Prognosis of iron deficiency anemia in children
- The prognosis is good. After treatment with iron, it can usually be cured. If the diet can be improved and the cause can be eliminated, there will be very little recurrence. For severely ill patients, due to severe infection and indigestion, timely rescue may result in death. For the later treated children, although the anemia is completely recovered, physical development and intellectual development will be affected.
Prevention of iron deficiency anemia in children
- 1. Can take ferrous sulfate, ferrous gluconate, plus vitamin C, can promote iron absorption.
- 2. Patients should eat more foods such as various lean meat, animal liver, animal blood, egg yolk and so on. Green leafy vegetables, soybeans and their products, fungus and mushrooms, sesame sauce, etc.
- 3. Don't drink iron with iron supplement diet: Many of the ingredients in tea can be combined with iron, which affects the efficacy of the drug. Do not take iron before meals: This is because iron has irritation to the gastric mucosa. Take it before meals, which makes it difficult for people to tolerate. It should be taken after meals. In addition, do not take iron with milk, because milk contains more phosphorus, which will affect the absorption of iron and reduce the efficacy.
- 4. Make good baby feeding instructions. Iron is well absorbed in breast milk, and breastfeeding is best. If breastfeeding is not available, use fortified iron formula.
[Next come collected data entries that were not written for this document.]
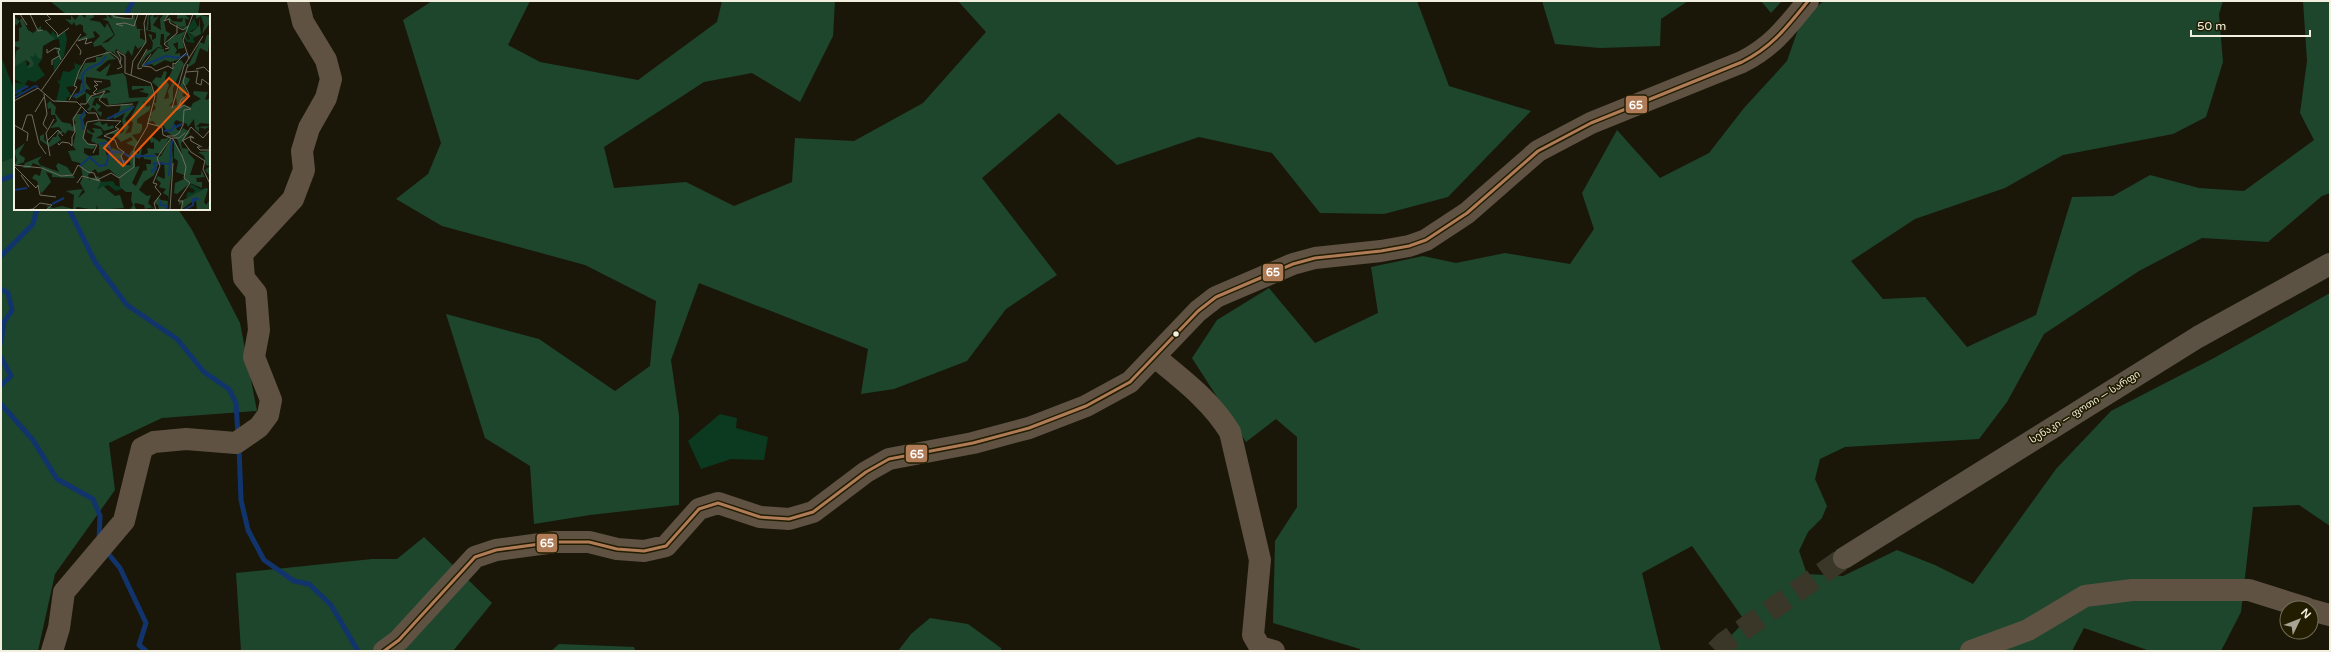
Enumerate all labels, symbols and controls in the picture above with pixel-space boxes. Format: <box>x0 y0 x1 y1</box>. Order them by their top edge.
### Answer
scale bar <box>2191 12 2310 38</box>
inset map <box>14 14 210 210</box>
text: 50 m <box>2197 19 2226 33</box>
line badge: 65 <box>1625 95 1648 114</box>
text: 65 <box>1629 99 1643 112</box>
line badge: 65 <box>1262 263 1284 282</box>
text: 65 <box>1266 266 1280 279</box>
unlabelled marker <box>1171 329 1181 339</box>
street label: სენაკი — ფოთი — სარფი <box>2028 368 2143 446</box>
line badge: 65 <box>905 444 928 463</box>
text: 65 <box>910 448 924 461</box>
line badge: 65 <box>536 533 558 553</box>
text: 65 <box>540 537 554 550</box>
north arrow <box>2279 600 2319 640</box>
text: N <box>2298 606 2314 621</box>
- 5. Add iron-fortified diet. Full-term infants start from 4 to 6 months (no later than 6 months), and premature babies and low-weight infants start from 3 months to strengthen the iron content in the diet. The easiest way is to add ferrous sulfate to the milk formula or complementary foods, such as eating iron-containing cereals or using ferrous sulfate drops alternately. Ferrous sulfate drops should not be used for more than one month at home to avoid iron poisoning. In addition, after 6 months of artificial feeding, the amount of milk without iron should not exceed 750ml. Children and adults are advised to add 13 to 16 mg of iron per kilogram of flour. At the same time, care should be taken to increase the animal diet as much as possible.
- 6. Do a good job of health check-ups and conduct regular anemia screening to achieve early detection and early treatment.